### Andrew Taylor
### atayl136
### Creating AI Enabled Systems

# Search Demo Notebook

# Demo Search Notebook
This notebook demonstrates nearest neighbor search using the implemented FAISS index and various distance measures: **Euclidean**, **Cosine**, **Dot Product**, and **Minkowski**. We compute embeddings for gallery images, perform searches with 10 probe images, and report the rank positions.


In [1]:
import os
import glob
import numpy as np
import pandas as pd
import matplotlib.pyplot as plt
import time

import sys
# Import FAISS (will be correctly handled in the index classes)
import faiss



# Add the parent directory to the path
# Replace '/path/to/parent/directory' with the actual path to your parent directory
parent_dir = os.path.abspath(os.path.join(os.getcwd(), '..'))
sys.path.append(parent_dir)

from modules.extraction.embedding import Embedding
from modules.extraction.preprocessing import Preprocessing


# Then import
from modules.retrieval.index.bruteforce import FaissBruteForce
from modules.retrieval.search import FaissSearch

In [2]:
import os

os.environ["KMP_DUPLICATE_LIB_OK"]="True" 



In [3]:
from PIL import Image
import torch
import os
import glob
import numpy as np


# Initialize the preprocessing pipeline and embedding model once.
preprocessing = Preprocessing(image_size=160)
device = 'cpu'
embedding_model = Embedding(pretrained='casia-webface', device=device)

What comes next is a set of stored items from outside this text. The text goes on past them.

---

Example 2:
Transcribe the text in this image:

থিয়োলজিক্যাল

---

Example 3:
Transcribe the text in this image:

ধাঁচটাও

def compute_embedding(image_path):
    # Open and preprocess the image.
    image = Image.open(image_path).convert("RGB")
    processed_image = preprocessing.process(image)
    # Compute the embedding.
    embedding_vector = embedding_model.encode(processed_image)
    return embedding_vector

def get_first_image_from_folder(folder_path):
    """Get the first valid image file from a folder, skipping problematic files."""
    valid_extensions = ['.jpg', '.jpeg', '.png', '.bmp', '.gif']
    
    try:
        for filename in os.listdir(folder_path):
            # Skip files starting with ._ (macOS metadata files)
            if filename.startswith('._'):
                continue
                
            file_path = os.path.join(folder_path, filename)
            if os.path.isfile(file_path) and any(file_path.lower().endswith(ext) for ext in valid_extensions):
                # Verify it's a valid image before returning
                try:
                    with Image.open(file_path) as img:
                        # Just accessing a property forces PIL to validate the file
                        img.format
                    return file_path
                except Exception:
                    # Skip this file if PIL can't open it
                    continue
    except Exception as e:
        print(f"Error accessing folder {folder_path}: {e}")
    
    return None

gallery_dir = '..\storage\multi_image_gallery'
folder_paths = glob.glob(os.path.join(gallery_dir, '*'))
print(f"Found {len(folder_paths)} folders in gallery.")

embeddings = []
metadata = []
successful_count = 0
error_count = 0

for folder_path in folder_paths:
    try:
        img_path = get_first_image_from_folder(folder_path)
        if img_path:
            try:
                embedding = compute_embedding(img_path)
                embeddings.append(embedding)
                metadata.append(os.path.basename(folder_path))
                successful_count += 1
                if successful_count % 10 == 0:
                    print(f"Successfully processed {successful_count} folders")
            except Exception as e:
                error_count += 1
                print(f"Error processing image {img_path}: {e}")
        else:
            print(f"No valid images found in folder: {folder_path}")
    except Exception as e:
        print(f"Fatal error with folder {folder_path}: {e}")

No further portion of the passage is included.